In recent years, in addition to enterprises specialising in artificial intelligence (AI) development technologies, an increasing number of internet enterprises have begun to use the data collected in the course of their business operations in machine learning, to improve product performance and develop new products. For example, if a ride-hailing enterprise, which originally collected recorded information for protecting the safety of passengers, also uses the same in machine learning to possibly develop a voice recognition product.
Since such data will usually contain a large quantity of users’ personal information, an enterprise using this data in machine learning is required to abide by compliance requirements relating to personal information. This article analyses the key compliance points that enterprises that do not specialize in AI technology development need to pay attention to when using users’ personal information in machine learning.
Securing valid consent of users
It should be noted that the Cybersecurity Law requires compliance with the “minimum necessary” principle in the collection of personal information.

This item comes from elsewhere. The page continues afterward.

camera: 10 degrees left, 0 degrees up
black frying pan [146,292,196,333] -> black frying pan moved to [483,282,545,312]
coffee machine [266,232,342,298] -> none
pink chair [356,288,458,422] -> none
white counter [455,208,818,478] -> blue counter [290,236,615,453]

As the use by an enterprise of personal information in machine learning is not required for the realisation of a specific service function, even if it secures users’ consent it nevertheless does not have the right to collect personal information solely for machine learning purposes, or to exceed what is necessary for the realisation of the service functions.

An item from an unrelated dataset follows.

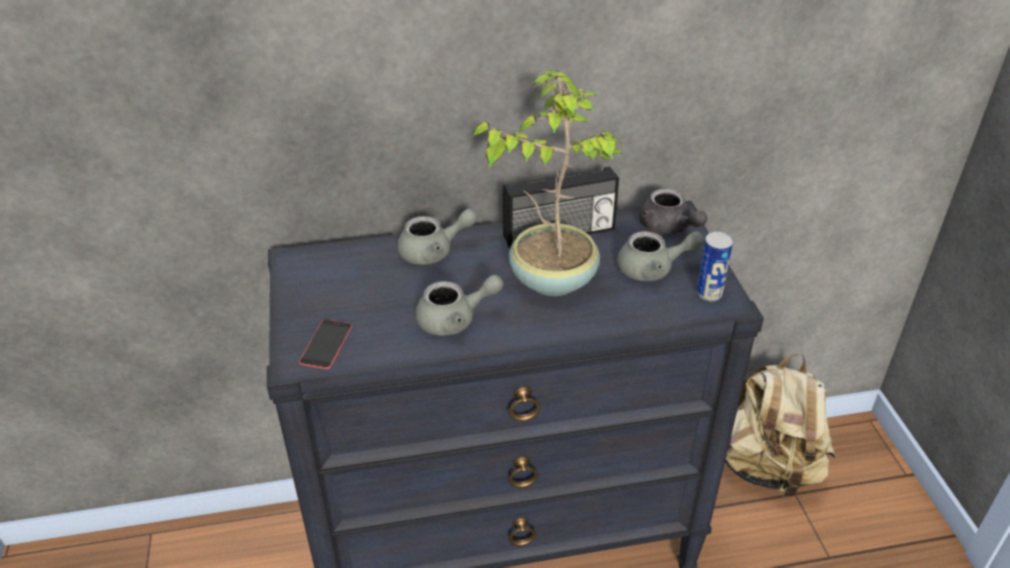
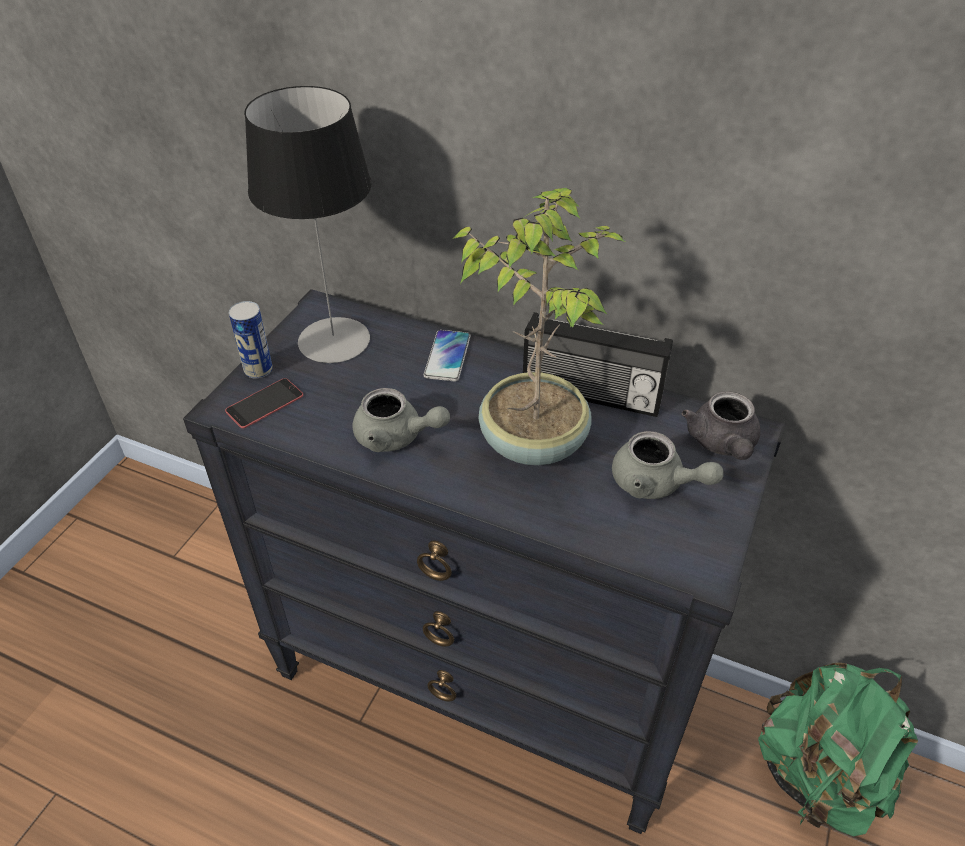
camera: 35 degrees right, 5 degrees up
grey teapot [397,209,477,265] -> phone [424,330,470,381]
can [696,232,733,301] -> can moved to [229,301,273,379]
beige backpack [725,353,835,498] -> green backpack [758,663,918,836]
none -> table lamp [244,86,371,363]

The Information Security Technology – Personal Information Security Specification, implemented on 1 October 2020, also addresses the above-mentioned issues. Article 5.3 of the specification adds a new requirement that users’ personal information may not be mandatorily collected for the sole purpose of improving service quality, enhancing the user experience, or developing new products.
Notwithstanding the fact that the specification is a recommended national standard, on the one hand, the added provision is consistent with the requirements of the Cybersecurity Law, while on the other hand, in practice, the specification is already being treated by the competent authorities as a regulatory basis. Therefore, subject to user consent, the scope of personal information that an enterprise can use in machine learning is limited to the personal information, the collection of which is necessary for realising the service functions.
Engagement of third parties to carry out data annotation
Data can be used in machine learning only if annotated. To enhance efficiency and save on costs, an enterprise will usually engage a data service company to complete data annotation. Current laws does not specifically address the engagement of a third party to process personal information, but the specification sets out express requirements in this regard.
Based on the specification, when an enterprise engages a third party to annotate data, it needs to pay attention to the following points. First, in engaging the third party, the enterprise should not exceed the scope of the authorisation and consent secured from users.
Second, the enterprise should stipulate the contractor’s obligations by way of a contract, mainly including: (1) setting out in the contract the specific requirements for processing by the contractor; (2) requiring the contractor to secure the enterprise’s consent before any sub-contracting; (3) requiring the contractor to promptly report to the enterprise any failure by it to process personal information in the manner required by the enterprise, its inability to provide an adequate level of security protection, or the occurrence of a security breach; and (4) requiring the contractor to cease storing the personal information once the engagement is terminated.
Finally, the enterprise should manage and supervise the contractor, including conducting a personal information security impact assessment, recording and storing information on the processing of the personal information by the contractor, auditing the contractor, etc.
In a scenario where the processing is done by a contractor, the latter only has the right to process personal information within the scope authorised, and control of the personal information entrusted to the contractor remains with the enterprise. Accordingly, the enterprise does not need to secure the specific authorisation of the users for the processing by the contractor.
However, if, after the enterprise provides users’ personal information to the data service company, such third party is able to control such information as it deems fit, such an act constitutes the sharing of personal information, not processing by a contractor, and the enterprise is required to separately secure the consent of users.
Special restrictions on personal biometric information
Personal biometric information includes fingerprints, voice prints, iris and facial identifying features, etc. Personal biometric information is unique, and, once disclosed or misused, is likely to jeopardise the safety of the person and his/her property.
Article 6.3 of the specification sets out for the first time the requirement that, in principle, raw personal biometric information should not be stored, and specifies that an enterprise can take alternative measures such as storing a summary of personal biometric information, directly using this information at the collection terminal to realise the service function, or deleting, after completion of the relevant service function, the raw images from which the personal biometric information can be extracted.
After implementation of the specification, even if an enterprise collects personal biometric information based on the valid consent of users, the above-mentioned alternative measures will result in its being unable to use that information directly, or to use, for a relatively extended period of time, the raw personal biometric information in machine learning.